The sun climbed higher on the wall and he watched it, remembering how he’d loved the light of morning on the ranch. It never failed to give him a sense of melancholy so deep in the bones that he could swear purple was a feeling. He’d loved sitting on the porch in the early morning, enjoying a coffee and watching the tricks of the light as it broke over everything. It was an old light, ancient and powerful, rich with stories, and sometimes he believed it spoke to him. There was a voice in the cackle of the ravens, the wacky wobbled call of the loons, the hushed whisper of the breeze and the soft moan of cattle. It was a voice he recognized but couldn’t put a name to.
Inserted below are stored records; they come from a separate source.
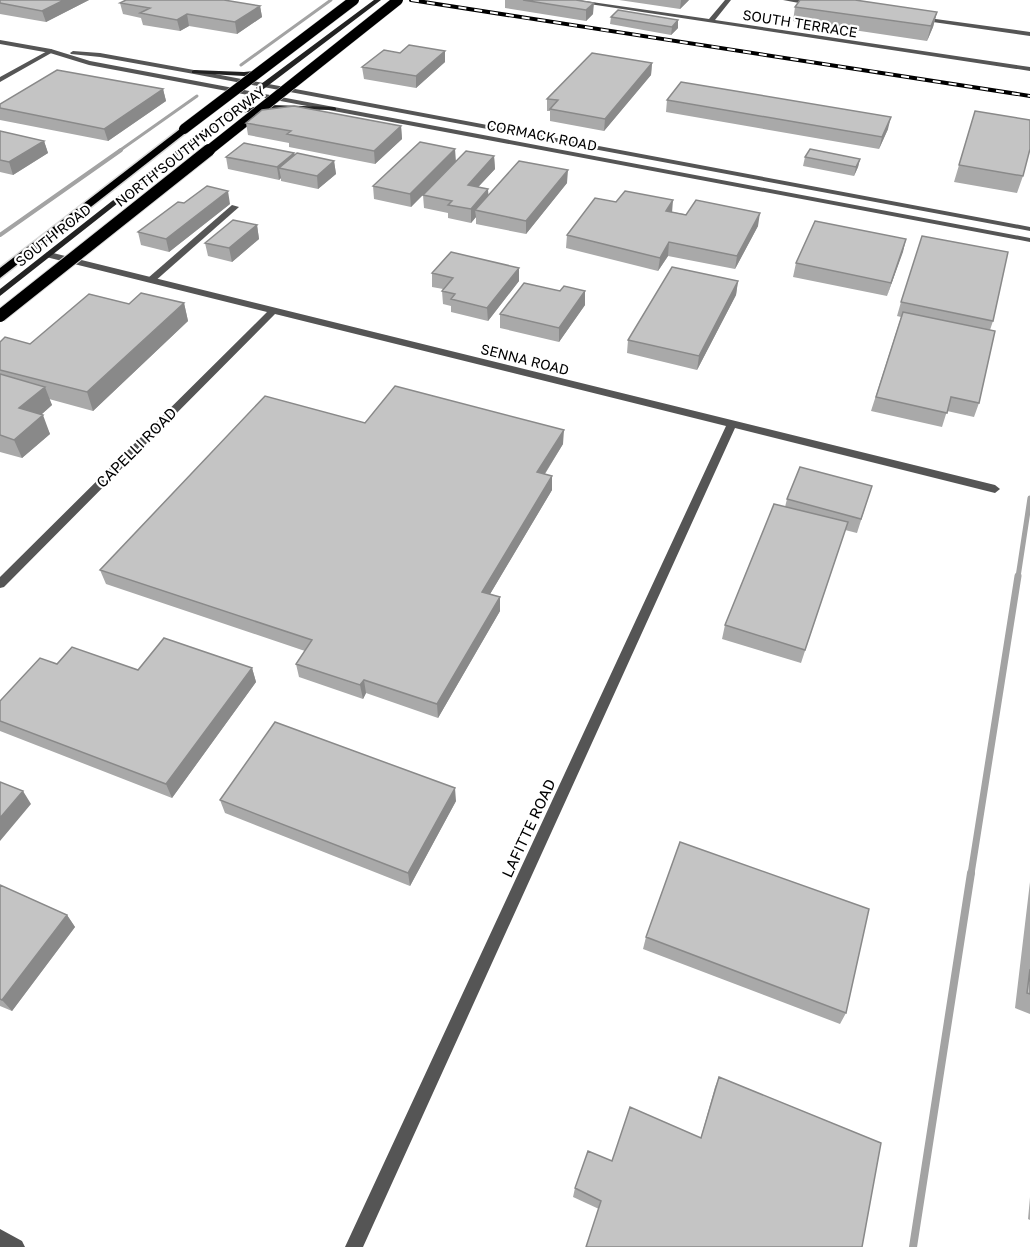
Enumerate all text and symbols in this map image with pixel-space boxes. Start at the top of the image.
street label: SOUTH TERRACE [741,6,859,40]
street label: NORTH SOUTH MOTORWAY [112,82,268,210]
street label: CORMACK ROAD [485,116,599,154]
street label: SOUTH ROAD [12,200,94,270]
street label: SENNA ROAD [479,340,571,378]
street label: CAPELLI ROAD [92,403,180,491]
street label: LAFITTE ROAD [497,776,559,880]

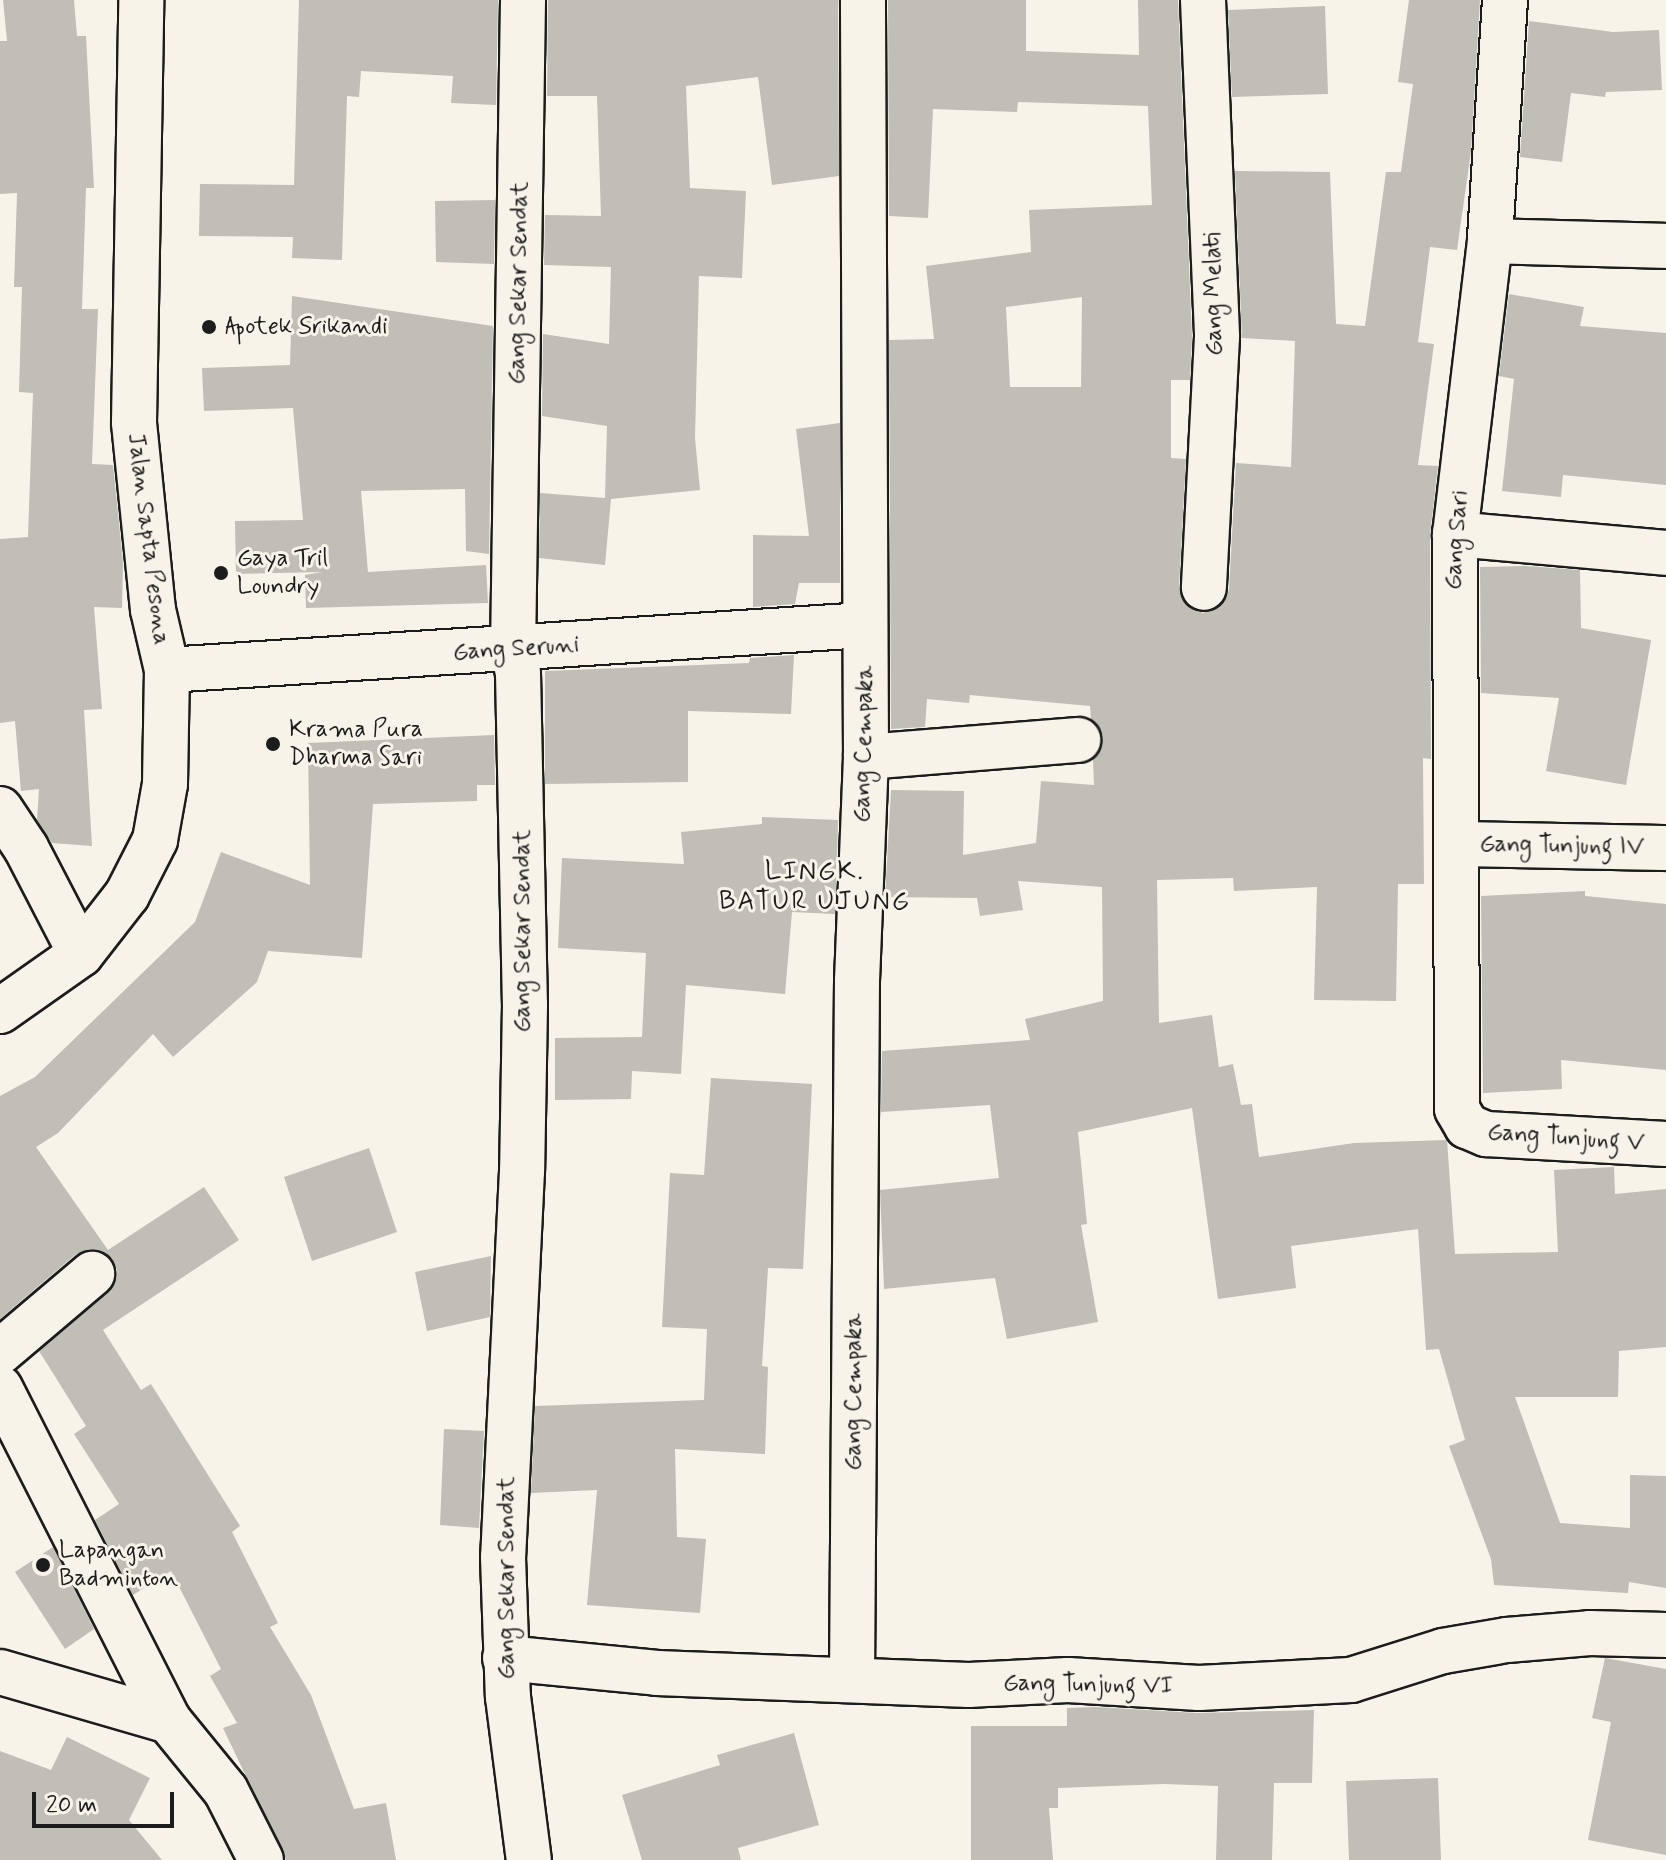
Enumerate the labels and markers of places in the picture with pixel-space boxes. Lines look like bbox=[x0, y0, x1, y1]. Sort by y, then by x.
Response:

The Indian in him, he reckoned. The Indian in him heard all of that and it reminded him of something gone but not forgotten, something in the background of everything he knew, something relevant to everything but remaining unseen, unheard except for fleeting moments in mornings when the quiet peeled back slowly to allow it a vague undertone, a beckoning he assumed was something of the Sioux and the Ojibway spirit of things moving through all of it, himself included. He never told anyone that. It was hardly the kind of thing you could bring up in a back-lot conversation with men who were three-quarters grit and one-quarter gumption. But he’d always loved the cool edge of the air and the look of the sky in the early mornings.

This morning was different.

It was the crutches. In his mind he could picture the ride and he could pinpoint the exact moment when he lost it. He could feel the separation between the bull and the seat of his pants and he knew that one slight twist of his trunk the opposite way had caused it. One fraction of an inch to recover balance, a smidgen, a tad. That’s what this boiled down to. Nothing big. No huge, looming mistake. Just a point of the
shoulder the wrong way. His whole world had spun on a small twist. That’s what the crutches represented.